■ **Source document**:
• • • • •

I take your 'Awesome' below as a no then.

> > > but /proc/sys/kernel/timer_migration adds a fair overhead in many
> > > workloads.
> > > 
> > > get_nohz_timer_target() has to touch 3 cache lines per cpu...
> > 
> > And this is something we can fix and completely avoid if we think
> > about it. Looking at the code I have to admit that the out of line
> > call and the sysctl variable lookup is silly. But its not rocket
> > science to fix this.
> 
> Awesome.

Here you go. Completely untested, at least it compiles.

Thanks,

	tglx
---

Index: linux/include/linux/sched.h
===================================================================
--- linux.orig/include/linux/sched.h
+++ linux/include/linux/sched.h
@@ -343,14 +343,10 @@ extern int runqueue_is_locked(int cpu);
 #if defined(CONFIG_SMP) && defined(CONFIG_NO_HZ_COMMON)
 extern void nohz_balance_enter_idle(int cpu);
 extern void set_cpu_sd_state_idle(void);
-extern int get_nohz_timer_target(int pinned);
+extern int get_nohz_timer_target(void);
 #else
 static inline void nohz_balance_enter_idle(int cpu) { }
 static inline void set_cpu_sd_state_idle(void) { }
-static inline int get_nohz_timer_target(int pinned)
-{
-	return smp_processor_id();
-}
 #endif
 
 /*
Index: linux/include/linux/sched/sysctl.h
===================================================================
--- linux.orig/include/linux/sched/sysctl.h
+++ linux/include/linux/sched/sysctl.h
@@ -57,24 +57,12 @@ extern unsigned int sysctl_numa_balancin
 extern unsigned int sysctl_sched_migration_cost;
 extern unsigned int sysctl_sched_nr_migrate;
 extern unsigned int sysctl_sched_time_avg;
-extern unsigned int sysctl_timer_migration;
 extern unsigned int sysctl_sched_shares_window;
 
 int sched_proc_update_handler(struct ctl_table *table, int write,
 		void __user *buffer, size_t *length,
 		loff_t *ppos);
 #endif
-#ifdef CONFIG_SCHED_DEBUG
-static inline unsigned int get_sysctl_timer_migration(void)
-{
-	return sysctl_timer_migration;
-}
-#else
-static inline unsigned int get_sysctl_timer_migration(void)

• • • • •

■ **Work to complete**:
Answer these from the kernel patch email:
(a) How many cache lines per cpu does get_nohz_timer_target() have to touch?
(b) What does the sender say about the state of testing of the patch?
(c) In sched.h, what does the patch change the parameter list of the extern get_nohz_timer_target declaration to?

• • • • •

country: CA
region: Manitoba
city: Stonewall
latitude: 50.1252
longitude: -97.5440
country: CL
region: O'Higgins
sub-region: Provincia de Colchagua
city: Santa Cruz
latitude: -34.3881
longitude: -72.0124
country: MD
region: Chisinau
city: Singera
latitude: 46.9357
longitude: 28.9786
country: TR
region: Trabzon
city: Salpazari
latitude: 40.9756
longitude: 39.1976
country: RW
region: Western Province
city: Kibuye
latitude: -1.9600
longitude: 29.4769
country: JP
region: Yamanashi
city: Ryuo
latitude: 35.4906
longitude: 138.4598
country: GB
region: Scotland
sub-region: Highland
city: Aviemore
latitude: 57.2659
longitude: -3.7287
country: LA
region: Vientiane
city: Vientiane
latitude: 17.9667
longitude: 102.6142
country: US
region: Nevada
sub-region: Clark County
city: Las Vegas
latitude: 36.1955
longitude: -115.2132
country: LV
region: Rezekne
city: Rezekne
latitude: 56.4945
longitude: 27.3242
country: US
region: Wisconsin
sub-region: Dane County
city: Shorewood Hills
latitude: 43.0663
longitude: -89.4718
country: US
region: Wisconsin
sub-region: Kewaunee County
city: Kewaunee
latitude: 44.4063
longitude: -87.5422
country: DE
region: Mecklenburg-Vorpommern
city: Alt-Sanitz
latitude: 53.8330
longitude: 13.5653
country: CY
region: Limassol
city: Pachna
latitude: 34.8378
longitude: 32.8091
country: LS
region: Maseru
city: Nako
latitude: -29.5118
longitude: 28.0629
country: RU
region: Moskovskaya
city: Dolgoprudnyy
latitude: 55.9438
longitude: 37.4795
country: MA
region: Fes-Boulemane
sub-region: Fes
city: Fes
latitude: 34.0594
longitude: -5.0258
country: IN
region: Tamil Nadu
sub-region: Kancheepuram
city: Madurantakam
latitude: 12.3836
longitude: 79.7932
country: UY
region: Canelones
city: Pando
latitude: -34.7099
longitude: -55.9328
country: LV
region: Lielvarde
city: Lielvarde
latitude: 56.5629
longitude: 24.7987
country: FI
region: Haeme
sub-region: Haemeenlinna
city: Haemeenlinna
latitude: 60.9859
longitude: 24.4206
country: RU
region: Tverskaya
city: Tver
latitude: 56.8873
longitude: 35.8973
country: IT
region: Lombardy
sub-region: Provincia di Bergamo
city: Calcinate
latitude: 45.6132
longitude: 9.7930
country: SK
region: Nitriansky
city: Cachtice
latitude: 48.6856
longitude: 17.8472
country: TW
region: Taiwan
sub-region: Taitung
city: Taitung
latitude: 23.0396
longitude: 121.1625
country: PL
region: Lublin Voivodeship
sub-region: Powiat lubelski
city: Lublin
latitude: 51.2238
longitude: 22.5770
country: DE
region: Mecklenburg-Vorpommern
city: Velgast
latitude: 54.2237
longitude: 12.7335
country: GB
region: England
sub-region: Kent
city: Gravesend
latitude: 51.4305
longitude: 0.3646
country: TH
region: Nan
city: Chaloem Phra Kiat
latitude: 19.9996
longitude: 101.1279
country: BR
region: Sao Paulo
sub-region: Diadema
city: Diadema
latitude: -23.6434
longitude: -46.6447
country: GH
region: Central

• • • • •

■ **Exercise result**:
(a) 3 cache lines per cpu.
(b) It is completely untested, but it at least compiles.
(c) From "int pinned" to "void".